→ **Directive**: Can the data below be echoed back word for word?

+++

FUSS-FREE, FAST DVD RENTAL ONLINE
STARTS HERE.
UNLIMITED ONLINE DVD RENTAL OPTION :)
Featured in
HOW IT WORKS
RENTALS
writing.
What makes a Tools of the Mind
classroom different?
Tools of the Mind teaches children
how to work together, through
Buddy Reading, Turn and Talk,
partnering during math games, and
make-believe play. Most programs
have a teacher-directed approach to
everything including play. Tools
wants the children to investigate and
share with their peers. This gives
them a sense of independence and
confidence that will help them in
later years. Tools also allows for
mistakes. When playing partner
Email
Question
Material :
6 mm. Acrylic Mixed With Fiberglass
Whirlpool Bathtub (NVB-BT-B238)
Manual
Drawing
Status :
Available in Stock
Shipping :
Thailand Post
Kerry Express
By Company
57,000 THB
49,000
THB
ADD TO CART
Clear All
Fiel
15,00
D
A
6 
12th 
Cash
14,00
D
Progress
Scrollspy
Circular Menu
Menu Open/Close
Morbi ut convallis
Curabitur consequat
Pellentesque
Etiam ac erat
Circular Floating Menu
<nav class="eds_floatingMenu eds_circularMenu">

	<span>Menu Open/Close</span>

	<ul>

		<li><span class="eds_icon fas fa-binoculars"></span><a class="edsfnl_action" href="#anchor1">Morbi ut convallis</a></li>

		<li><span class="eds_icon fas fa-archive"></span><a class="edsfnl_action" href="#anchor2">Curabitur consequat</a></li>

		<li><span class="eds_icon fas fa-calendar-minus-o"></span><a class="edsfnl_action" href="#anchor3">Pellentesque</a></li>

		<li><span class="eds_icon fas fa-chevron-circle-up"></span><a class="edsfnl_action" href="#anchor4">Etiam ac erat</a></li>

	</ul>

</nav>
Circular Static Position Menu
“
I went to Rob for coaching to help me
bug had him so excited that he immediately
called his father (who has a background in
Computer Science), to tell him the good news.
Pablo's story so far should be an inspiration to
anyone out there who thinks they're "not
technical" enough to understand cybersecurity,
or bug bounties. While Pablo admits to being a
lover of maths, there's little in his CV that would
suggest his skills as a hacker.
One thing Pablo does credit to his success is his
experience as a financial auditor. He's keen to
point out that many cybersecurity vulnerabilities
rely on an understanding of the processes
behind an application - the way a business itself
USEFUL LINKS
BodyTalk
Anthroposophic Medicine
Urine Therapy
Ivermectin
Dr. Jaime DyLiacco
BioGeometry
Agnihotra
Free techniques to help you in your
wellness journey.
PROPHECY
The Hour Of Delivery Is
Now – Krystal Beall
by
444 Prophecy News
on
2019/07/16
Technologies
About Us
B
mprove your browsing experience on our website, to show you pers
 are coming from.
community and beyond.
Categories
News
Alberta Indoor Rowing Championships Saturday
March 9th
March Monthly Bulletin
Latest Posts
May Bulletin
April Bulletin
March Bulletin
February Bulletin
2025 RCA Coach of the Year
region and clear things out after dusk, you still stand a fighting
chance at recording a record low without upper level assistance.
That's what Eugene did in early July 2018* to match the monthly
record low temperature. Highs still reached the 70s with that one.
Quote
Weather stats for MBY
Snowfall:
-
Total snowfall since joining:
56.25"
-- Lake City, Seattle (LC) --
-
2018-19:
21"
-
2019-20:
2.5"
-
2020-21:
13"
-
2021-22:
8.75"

+++

→ **Exercise output**:
FUSS-FREE, FAST DVD RENTAL ONLINE
STARTS HERE.
UNLIMITED ONLINE DVD RENTAL OPTION :)
Featured in
HOW IT WORKS
RENTALS
writing.
What makes a Tools of the Mind
classroom different?
Tools of the Mind teaches children
how to work together, through
Buddy Reading, Turn and Talk,
partnering during math games, and
make-believe play. Most programs
have a teacher-directed approach to
everything including play. Tools
wants the children to investigate and
share with their peers. This gives
them a sense of independence and
confidence that will help them in
later years. Tools also allows for
mistakes. When playing partner
Email
Question
Material :
6 mm. Acrylic Mixed With Fiberglass
Whirlpool Bathtub (NVB-BT-B238)
Manual
Drawing
Status :
Available in Stock
Shipping :
Thailand Post
Kerry Express
By Company
57,000 THB
49,000
THB
ADD TO CART
Clear All
Fiel
15,00
D
A
6 
12th 
Cash
14,00
D
Progress
Scrollspy
Circular Menu
Menu Open/Close
Morbi ut convallis
Curabitur consequat
Pellentesque
Etiam ac erat
Circular Floating Menu
<nav class="eds_floatingMenu eds_circularMenu">

	<span>Menu Open/Close</span>

	<ul>

		<li><span class="eds_icon fas fa-binoculars"></span><a class="edsfnl_action" href="#anchor1">Morbi ut convallis</a></li>

		<li><span class="eds_icon fas fa-archive"></span><a class="edsfnl_action" href="#anchor2">Curabitur consequat</a></li>

		<li><span class="eds_icon fas fa-calendar-minus-o"></span><a class="edsfnl_action" href="#anchor3">Pellentesque</a></li>

		<li><span class="eds_icon fas fa-chevron-circle-up"></span><a class="edsfnl_action" href="#anchor4">Etiam ac erat</a></li>

	</ul>

</nav>
Circular Static Position Menu
“
I went to Rob for coaching to help me
bug had him so excited that he immediately
called his father (who has a background in
Computer Science), to tell him the good news.
Pablo's story so far should be an inspiration to
anyone out there who thinks they're "not
technical" enough to understand cybersecurity,
or bug bounties. While Pablo admits to being a
lover of maths, there's little in his CV that would
suggest his skills as a hacker.
One thing Pablo does credit to his success is his
experience as a financial auditor. He's keen to
point out that many cybersecurity vulnerabilities
rely on an understanding of the processes
behind an application - the way a business itself
USEFUL LINKS
BodyTalk
Anthroposophic Medicine
Urine Therapy
Ivermectin
Dr. Jaime DyLiacco
BioGeometry
Agnihotra
Free techniques to help you in your
wellness journey.
PROPHECY
The Hour Of Delivery Is
Now – Krystal Beall
by
444 Prophecy News
on
2019/07/16
Technologies
About Us
B
mprove your browsing experience on our website, to show you pers
 are coming from.
community and beyond.
Categories
News
Alberta Indoor Rowing Championships Saturday
March 9th
March Monthly Bulletin
Latest Posts
May Bulletin
April Bulletin
March Bulletin
February Bulletin
2025 RCA Coach of the Year
region and clear things out after dusk, you still stand a fighting
chance at recording a record low without upper level assistance.
That's what Eugene did in early July 2018* to match the monthly
record low temperature. Highs still reached the 70s with that one.
Quote
Weather stats for MBY
Snowfall:
-
Total snowfall since joining:
56.25"
-- Lake City, Seattle (LC) --
-
2018-19:
21"
-
2019-20:
2.5"
-
2020-21:
13"
-
2021-22:
8.75"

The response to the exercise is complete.